Chapter Fourteen—A Juventus Game: No Wonder Cicero Was Italian

Max and I were walking around the outside of the stadium to our section. We were going to see Juventus, Turin’s Series A soccer team. It was the coldest day since we had been in Turin. It was raining. We’d had difficulty finding which gate we were supposed to enter. My shoes were wet, my hands were cold, and Juventus wasn’t all that good this year. We could see the lights, shining through the thick fog that the Po Valley offers in the winter, but we weren’t inside yet. Up ahead we could see the ticket-checkers scanning IDs. (Side note: bring, once again, photocopies of your passport—you should always have them.)

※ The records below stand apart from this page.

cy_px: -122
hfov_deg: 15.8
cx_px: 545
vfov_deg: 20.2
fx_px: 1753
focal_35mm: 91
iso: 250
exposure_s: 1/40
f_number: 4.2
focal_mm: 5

And then we heard the voice of something like a small army bellowing in unison from the arena. Max looked at me with bright eyes through his glasses. “This is awesome!” he said. I smiled. Indeed, Max was right.

Judging from the intensity and volume of the chants and songs we’d heard on the outside, I’d have guessed the stadium was full. But it was only at about 60% capacity. We got to our seats as the players were being introduced. I wondered if I’d be disappointed. The announcer broadcasted the first name of the player, something wonderfully Italian, and the crowd bellowed back his last name. My eyebrows rose. Each name filled the stadium as if it were sold out.

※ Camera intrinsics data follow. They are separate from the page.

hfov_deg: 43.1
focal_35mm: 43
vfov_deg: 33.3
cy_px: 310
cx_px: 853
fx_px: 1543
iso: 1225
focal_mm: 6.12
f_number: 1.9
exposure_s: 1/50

Most of the noise came from the two sections behind the nets, the equivalents of student sections in American college football. Those were the cheaper seats, but the fans sitting there sang the loudest. Indeed, they sang the whole game. They sang throughout the scoreless first half, they sang when we scored, and they still sang when we lost. It was admirable. It made me a little ashamed of our own student sections, where only the suspiciously loyal student knows the words to the five different school songs, where most people are drunk. But the Italians, like American college students, can be unforgiving with their players during the game when they make mistakes. Several times a Juventus player would blunder and then, feverishly, a handful of people would stand up in their seats and deliver a Cicero-esque speech of what the player ought to have done. Exceptional rhetoric. The energy of the two sections is comparable, but the Italians cheer with consistency, with style.

I think Max and I felt a good deal more Italian after that game.